[Page-level text extractions]

:::::

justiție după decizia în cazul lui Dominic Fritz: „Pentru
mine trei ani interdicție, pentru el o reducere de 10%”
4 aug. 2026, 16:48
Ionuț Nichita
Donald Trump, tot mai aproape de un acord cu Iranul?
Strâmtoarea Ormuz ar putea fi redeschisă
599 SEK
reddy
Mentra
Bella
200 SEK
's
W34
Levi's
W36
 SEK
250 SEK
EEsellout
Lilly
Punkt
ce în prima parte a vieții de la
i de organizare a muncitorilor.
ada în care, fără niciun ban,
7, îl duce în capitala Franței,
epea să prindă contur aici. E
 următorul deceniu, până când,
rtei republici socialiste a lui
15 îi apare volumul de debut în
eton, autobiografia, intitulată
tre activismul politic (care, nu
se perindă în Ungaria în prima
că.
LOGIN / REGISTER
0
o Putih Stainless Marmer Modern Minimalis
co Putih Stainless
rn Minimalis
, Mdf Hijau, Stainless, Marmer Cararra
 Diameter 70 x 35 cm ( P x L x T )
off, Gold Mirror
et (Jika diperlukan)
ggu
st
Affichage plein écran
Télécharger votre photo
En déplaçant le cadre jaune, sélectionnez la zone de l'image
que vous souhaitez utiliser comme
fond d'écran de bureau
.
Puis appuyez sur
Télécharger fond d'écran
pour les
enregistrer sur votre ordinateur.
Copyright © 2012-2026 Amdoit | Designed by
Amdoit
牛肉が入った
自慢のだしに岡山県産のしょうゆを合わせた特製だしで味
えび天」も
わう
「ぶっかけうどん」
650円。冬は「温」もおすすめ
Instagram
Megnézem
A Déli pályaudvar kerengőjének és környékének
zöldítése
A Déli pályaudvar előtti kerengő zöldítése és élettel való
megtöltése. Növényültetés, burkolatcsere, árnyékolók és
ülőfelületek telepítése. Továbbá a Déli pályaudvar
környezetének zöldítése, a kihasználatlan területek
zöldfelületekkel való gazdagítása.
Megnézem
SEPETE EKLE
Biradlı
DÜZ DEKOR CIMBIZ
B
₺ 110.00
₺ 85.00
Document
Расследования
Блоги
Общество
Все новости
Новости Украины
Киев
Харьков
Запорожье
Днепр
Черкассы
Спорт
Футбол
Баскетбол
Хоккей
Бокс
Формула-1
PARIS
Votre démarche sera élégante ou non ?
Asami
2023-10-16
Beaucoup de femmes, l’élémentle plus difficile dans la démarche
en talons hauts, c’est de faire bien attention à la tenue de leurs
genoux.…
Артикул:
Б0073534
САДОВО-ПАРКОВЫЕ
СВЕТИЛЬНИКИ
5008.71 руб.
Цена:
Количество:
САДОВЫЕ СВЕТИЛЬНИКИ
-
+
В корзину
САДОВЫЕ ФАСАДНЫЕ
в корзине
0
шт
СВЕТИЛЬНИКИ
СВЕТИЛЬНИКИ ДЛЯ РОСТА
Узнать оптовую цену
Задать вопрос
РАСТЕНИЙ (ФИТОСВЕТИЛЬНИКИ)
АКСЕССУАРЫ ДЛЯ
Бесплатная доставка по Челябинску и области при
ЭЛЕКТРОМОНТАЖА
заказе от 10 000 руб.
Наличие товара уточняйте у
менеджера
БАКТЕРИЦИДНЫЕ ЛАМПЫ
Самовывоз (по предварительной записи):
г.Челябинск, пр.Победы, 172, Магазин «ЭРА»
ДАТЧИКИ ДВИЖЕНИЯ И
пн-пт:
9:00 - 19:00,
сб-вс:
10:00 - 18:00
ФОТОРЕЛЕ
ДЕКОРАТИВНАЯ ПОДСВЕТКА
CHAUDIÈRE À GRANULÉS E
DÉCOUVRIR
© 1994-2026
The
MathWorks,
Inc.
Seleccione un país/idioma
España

:::::

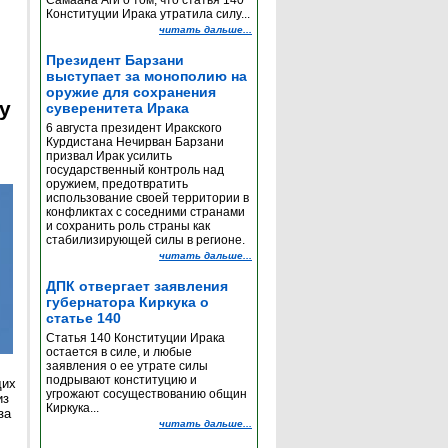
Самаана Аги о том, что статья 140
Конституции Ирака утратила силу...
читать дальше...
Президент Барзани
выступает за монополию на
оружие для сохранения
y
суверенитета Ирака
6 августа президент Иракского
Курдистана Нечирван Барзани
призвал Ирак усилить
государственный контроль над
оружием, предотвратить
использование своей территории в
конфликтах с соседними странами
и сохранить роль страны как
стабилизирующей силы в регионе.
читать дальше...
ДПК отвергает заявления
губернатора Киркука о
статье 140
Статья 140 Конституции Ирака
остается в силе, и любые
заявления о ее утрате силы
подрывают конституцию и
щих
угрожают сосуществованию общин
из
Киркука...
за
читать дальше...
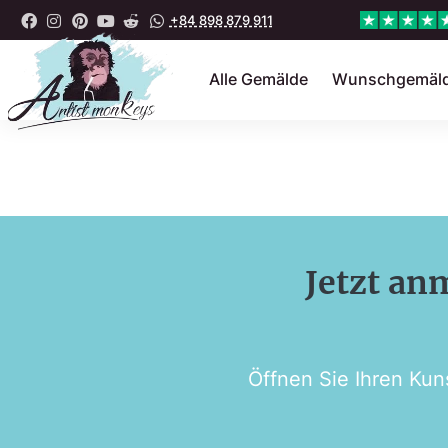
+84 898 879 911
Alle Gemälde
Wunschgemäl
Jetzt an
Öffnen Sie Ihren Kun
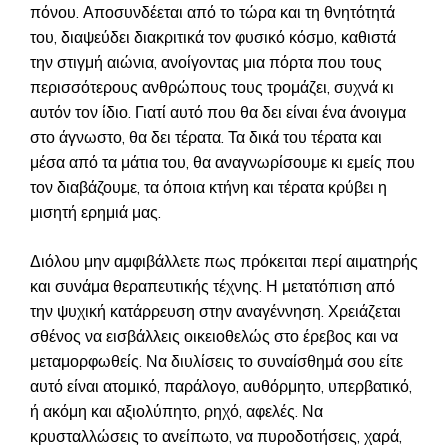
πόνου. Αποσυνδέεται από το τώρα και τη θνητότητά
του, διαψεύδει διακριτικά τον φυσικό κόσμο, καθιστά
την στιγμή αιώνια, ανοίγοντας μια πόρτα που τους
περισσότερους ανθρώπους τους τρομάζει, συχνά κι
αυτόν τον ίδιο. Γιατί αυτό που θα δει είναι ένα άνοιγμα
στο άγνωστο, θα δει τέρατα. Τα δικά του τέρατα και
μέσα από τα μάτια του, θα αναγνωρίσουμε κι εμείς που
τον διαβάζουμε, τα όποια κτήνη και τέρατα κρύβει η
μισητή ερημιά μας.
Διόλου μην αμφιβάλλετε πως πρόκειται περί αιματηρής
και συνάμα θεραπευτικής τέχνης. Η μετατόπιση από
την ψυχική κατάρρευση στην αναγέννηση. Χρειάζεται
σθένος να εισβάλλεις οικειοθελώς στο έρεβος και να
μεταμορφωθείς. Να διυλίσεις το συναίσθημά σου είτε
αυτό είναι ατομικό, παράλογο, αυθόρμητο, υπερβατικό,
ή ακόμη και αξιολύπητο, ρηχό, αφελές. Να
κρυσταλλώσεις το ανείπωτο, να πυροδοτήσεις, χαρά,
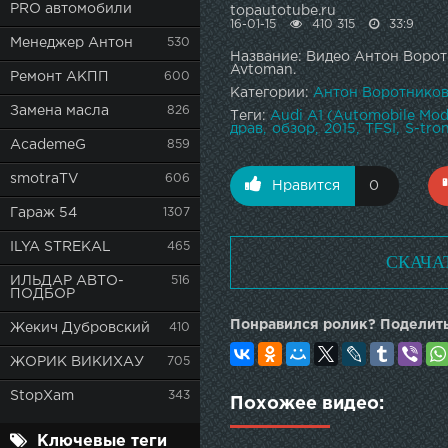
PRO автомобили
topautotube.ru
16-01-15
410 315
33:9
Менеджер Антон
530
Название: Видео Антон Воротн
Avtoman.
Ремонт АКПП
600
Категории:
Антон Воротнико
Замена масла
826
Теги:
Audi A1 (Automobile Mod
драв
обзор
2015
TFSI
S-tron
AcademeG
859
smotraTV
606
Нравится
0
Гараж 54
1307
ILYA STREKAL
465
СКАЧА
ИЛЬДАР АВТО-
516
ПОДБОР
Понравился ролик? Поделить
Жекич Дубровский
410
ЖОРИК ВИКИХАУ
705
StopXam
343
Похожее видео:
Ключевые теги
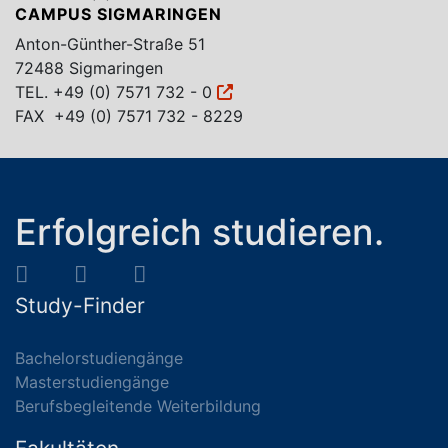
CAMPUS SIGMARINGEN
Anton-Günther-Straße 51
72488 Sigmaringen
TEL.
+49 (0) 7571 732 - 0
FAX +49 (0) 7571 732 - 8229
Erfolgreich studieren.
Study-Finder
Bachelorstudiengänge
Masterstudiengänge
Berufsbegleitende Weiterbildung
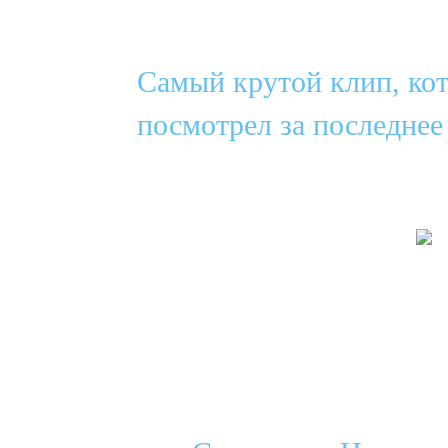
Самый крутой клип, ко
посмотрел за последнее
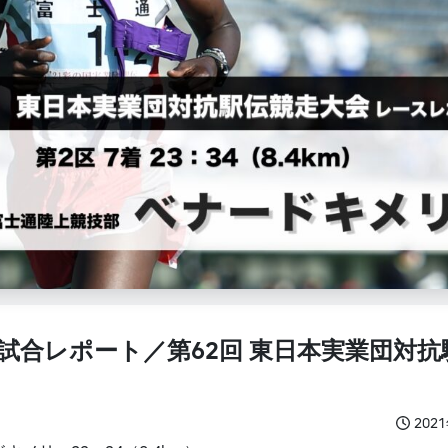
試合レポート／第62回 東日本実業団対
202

:::::

How to complete this task
Give the lines of text above as a JSON list of strings, one string per line with blank lines omitted, beginning at the line that contains "justiție după decizia" and stopping after the line that contains "15 îi apare volumul de debut în".

Expected output
[
  "justiție după decizia în cazul lui Dominic Fritz: „Pentru",
  "mine trei ani interdicție, pentru el o reducere de 10%”",
  "4 aug. 2026, 16:48",
  "Ionuț Nichita",
  "Donald Trump, tot mai aproape de un acord cu Iranul?",
  "Strâmtoarea Ormuz ar putea fi redeschisă",
  "599 SEK",
  "reddy",
  "Mentra",
  "Bella",
  "200 SEK",
  "'s",
  "W34",
  "Levi's",
  "W36",
  " SEK",
  "250 SEK",
  "EEsellout",
  "Lilly",
  "Punkt",
  "ce în prima parte a vieții de la",
  "i de organizare a muncitorilor.",
  "ada în care, fără niciun ban,",
  "7, îl duce în capitala Franței,",
  "epea să prindă contur aici. E",
  " următorul deceniu, până când,",
  "rtei republici socialiste a lui",
  "15 îi apare volumul de debut în"
]